What you have to do: Render the lines from the one containing "## Detailed compression textures" through the one containing "When **Cocos Creator", both included, as a numbered list, omitting any blank lines.

Data items:
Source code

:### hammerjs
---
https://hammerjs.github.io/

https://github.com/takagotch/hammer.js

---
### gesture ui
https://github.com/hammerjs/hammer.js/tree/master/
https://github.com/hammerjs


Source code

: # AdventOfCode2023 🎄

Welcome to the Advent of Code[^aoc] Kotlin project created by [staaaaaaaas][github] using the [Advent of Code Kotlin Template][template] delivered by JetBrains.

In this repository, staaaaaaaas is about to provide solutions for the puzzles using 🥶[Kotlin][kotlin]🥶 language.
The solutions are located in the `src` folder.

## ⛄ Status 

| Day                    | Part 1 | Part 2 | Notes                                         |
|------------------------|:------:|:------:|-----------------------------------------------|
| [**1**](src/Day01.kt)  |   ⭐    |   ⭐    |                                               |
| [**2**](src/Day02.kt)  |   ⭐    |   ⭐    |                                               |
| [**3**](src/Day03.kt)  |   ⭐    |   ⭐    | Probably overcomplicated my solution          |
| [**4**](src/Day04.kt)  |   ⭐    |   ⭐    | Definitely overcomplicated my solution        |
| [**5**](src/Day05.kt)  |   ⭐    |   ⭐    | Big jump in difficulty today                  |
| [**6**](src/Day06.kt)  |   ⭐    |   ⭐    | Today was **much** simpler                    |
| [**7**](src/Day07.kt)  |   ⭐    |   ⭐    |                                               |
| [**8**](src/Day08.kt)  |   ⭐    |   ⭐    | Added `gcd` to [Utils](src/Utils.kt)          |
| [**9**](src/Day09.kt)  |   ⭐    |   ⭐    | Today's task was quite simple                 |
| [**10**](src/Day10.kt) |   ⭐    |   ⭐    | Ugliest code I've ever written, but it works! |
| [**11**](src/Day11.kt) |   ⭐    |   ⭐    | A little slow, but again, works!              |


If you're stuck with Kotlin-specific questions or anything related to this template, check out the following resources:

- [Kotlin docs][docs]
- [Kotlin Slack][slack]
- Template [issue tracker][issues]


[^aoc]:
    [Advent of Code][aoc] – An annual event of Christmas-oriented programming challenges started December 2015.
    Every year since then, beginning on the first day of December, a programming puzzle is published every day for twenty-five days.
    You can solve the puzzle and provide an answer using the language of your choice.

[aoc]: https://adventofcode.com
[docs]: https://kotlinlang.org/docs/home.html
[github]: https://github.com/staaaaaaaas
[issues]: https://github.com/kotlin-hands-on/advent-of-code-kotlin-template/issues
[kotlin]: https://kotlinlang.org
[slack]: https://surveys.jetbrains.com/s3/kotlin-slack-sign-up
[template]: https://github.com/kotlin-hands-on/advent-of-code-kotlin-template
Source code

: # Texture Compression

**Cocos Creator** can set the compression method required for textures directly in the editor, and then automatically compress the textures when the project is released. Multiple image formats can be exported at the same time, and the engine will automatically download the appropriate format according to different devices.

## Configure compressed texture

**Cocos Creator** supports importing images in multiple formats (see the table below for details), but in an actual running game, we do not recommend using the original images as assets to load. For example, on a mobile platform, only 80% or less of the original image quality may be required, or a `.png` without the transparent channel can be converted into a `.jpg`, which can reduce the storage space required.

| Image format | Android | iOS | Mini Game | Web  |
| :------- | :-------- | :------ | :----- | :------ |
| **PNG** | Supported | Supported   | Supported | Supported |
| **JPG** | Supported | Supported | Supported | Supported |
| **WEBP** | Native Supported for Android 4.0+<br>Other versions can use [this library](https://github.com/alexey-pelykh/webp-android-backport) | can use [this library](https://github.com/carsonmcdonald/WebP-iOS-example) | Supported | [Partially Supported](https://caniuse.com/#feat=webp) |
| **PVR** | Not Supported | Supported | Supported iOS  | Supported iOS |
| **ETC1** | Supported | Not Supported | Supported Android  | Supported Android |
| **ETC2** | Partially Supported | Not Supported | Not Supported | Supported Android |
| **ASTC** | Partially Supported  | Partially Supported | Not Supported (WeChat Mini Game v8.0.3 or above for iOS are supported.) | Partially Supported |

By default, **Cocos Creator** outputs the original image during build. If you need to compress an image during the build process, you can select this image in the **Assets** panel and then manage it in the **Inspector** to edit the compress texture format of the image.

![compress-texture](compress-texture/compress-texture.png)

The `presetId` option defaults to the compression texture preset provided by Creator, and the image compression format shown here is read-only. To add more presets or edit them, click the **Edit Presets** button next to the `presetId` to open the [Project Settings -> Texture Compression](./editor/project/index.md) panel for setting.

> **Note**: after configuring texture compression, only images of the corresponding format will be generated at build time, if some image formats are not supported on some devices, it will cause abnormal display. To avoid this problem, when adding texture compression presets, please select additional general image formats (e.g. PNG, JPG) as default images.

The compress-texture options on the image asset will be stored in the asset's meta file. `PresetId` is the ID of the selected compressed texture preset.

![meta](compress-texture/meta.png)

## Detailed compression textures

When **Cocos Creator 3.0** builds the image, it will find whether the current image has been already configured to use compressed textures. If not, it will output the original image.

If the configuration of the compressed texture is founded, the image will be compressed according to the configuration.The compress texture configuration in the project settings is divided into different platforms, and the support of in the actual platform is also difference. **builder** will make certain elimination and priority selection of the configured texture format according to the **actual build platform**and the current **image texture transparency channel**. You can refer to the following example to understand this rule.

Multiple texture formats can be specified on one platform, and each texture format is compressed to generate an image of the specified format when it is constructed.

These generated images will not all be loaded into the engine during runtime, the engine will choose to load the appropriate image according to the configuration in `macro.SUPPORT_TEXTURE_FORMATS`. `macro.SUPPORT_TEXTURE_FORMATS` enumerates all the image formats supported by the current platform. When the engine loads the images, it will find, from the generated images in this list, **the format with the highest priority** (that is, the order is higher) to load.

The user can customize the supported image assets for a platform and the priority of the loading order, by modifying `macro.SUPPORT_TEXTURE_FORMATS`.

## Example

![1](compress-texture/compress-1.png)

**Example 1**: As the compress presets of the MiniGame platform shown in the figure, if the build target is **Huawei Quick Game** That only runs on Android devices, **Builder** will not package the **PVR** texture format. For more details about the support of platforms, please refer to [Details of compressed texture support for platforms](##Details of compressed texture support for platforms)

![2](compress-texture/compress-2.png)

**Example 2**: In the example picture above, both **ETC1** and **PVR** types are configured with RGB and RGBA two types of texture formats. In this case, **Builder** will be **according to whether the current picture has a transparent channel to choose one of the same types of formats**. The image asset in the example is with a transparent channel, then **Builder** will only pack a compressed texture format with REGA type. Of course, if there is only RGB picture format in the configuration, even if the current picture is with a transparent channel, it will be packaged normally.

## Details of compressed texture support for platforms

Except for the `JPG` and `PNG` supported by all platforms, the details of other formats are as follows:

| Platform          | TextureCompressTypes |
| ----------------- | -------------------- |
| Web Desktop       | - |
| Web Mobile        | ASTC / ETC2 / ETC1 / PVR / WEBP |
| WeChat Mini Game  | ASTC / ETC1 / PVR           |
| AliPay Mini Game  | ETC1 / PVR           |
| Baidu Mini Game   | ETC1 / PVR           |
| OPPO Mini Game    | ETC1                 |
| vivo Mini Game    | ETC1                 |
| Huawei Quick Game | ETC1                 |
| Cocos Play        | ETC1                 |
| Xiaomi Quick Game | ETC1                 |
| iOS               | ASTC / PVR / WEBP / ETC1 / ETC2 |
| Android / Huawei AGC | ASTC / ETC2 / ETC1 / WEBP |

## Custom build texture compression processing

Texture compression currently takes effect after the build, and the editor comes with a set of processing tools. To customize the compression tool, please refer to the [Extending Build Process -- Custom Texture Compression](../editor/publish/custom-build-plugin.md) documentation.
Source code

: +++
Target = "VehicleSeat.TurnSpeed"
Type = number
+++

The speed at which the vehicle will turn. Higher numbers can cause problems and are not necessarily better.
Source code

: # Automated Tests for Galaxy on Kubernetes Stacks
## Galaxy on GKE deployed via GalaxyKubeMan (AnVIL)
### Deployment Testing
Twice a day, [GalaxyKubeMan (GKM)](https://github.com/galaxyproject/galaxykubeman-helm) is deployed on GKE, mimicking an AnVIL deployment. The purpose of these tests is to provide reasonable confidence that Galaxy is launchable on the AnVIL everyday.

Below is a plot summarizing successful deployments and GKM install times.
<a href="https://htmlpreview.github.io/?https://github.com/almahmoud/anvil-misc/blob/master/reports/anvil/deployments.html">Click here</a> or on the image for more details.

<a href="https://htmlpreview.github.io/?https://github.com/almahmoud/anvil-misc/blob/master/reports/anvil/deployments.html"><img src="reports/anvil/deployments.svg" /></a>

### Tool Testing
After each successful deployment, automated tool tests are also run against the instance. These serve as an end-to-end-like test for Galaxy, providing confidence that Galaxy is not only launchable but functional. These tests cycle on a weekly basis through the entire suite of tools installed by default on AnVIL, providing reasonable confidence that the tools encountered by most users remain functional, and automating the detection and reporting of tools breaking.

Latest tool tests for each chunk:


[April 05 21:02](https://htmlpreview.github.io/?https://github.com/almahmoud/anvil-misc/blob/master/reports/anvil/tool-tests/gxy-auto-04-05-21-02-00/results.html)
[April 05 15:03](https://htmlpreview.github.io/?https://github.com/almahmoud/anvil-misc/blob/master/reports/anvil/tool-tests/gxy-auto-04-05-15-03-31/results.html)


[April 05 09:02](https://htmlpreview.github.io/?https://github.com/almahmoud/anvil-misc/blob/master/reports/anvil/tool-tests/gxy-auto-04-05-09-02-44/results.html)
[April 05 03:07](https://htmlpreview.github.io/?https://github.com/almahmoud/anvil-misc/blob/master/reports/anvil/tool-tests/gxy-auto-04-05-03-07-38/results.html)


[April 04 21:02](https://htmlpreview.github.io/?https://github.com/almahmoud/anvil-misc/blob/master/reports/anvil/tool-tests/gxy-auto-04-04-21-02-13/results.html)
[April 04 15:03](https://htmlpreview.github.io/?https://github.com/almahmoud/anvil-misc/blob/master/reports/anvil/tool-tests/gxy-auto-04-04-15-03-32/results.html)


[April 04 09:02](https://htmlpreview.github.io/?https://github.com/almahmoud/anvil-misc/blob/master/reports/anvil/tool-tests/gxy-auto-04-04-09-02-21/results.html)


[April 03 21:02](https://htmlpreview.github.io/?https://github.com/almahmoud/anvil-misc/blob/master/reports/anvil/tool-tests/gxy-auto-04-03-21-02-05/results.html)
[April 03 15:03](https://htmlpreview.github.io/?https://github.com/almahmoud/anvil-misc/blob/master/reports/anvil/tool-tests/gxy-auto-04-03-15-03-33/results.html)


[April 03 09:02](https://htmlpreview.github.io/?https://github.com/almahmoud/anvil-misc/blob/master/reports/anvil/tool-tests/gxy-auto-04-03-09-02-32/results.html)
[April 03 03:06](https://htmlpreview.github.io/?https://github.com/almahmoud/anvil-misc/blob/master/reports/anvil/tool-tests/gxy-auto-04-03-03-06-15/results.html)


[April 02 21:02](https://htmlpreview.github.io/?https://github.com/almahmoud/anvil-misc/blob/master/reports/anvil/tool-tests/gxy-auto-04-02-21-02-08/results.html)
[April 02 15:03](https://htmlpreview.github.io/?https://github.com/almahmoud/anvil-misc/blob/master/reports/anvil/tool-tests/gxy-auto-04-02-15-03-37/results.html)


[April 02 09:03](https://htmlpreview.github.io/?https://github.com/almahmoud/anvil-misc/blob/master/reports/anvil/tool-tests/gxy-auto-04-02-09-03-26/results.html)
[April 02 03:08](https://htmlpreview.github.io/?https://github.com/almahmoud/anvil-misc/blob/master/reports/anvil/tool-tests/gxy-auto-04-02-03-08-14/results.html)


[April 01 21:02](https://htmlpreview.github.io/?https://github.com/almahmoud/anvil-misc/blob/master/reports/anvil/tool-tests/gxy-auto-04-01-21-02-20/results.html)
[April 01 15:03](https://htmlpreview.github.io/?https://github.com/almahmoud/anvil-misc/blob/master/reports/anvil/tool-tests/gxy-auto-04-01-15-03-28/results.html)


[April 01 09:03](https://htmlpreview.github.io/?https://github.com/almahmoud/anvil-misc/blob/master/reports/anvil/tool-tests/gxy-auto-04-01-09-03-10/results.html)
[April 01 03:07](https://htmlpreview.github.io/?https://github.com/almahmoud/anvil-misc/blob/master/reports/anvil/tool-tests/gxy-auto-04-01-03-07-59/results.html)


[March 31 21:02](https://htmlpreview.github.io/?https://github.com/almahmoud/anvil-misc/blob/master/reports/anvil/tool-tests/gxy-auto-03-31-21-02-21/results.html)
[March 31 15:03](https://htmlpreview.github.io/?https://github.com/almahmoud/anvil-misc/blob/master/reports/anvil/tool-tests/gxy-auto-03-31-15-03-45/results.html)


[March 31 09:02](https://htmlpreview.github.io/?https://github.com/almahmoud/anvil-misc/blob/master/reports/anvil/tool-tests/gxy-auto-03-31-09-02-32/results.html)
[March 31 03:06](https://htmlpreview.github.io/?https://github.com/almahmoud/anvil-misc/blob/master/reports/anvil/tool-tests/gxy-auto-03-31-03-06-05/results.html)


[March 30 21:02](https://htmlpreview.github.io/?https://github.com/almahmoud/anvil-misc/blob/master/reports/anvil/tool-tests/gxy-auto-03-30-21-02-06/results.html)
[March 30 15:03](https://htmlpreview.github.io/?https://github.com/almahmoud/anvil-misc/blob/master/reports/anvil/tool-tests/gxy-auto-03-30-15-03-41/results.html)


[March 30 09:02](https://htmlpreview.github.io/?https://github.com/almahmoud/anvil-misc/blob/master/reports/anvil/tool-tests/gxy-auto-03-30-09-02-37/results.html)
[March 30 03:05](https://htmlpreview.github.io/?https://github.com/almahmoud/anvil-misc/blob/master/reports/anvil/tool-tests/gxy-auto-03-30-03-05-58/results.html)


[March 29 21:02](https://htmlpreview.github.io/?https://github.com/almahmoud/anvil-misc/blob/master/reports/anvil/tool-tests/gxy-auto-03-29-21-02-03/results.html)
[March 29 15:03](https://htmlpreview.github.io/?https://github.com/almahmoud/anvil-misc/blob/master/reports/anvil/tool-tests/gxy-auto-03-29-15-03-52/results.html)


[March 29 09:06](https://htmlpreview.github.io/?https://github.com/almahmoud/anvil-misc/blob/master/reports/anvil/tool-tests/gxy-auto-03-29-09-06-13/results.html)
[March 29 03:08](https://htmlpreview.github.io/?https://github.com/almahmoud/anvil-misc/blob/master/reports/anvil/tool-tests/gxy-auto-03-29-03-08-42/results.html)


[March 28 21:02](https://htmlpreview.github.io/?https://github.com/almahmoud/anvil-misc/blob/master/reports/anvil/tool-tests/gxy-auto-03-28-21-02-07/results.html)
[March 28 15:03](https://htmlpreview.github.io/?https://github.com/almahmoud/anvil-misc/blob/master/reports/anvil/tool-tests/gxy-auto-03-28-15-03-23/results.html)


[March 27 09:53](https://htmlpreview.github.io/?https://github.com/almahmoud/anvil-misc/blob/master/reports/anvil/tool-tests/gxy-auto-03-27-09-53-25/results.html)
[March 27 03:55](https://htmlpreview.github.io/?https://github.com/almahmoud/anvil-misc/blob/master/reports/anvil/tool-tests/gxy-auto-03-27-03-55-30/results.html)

Solution for this task:
1. ## Detailed compression textures
2. When **Cocos Creator 3.0** builds the image, it will find whether the current image has been already configured to use compressed textures. If not, it will output the original image.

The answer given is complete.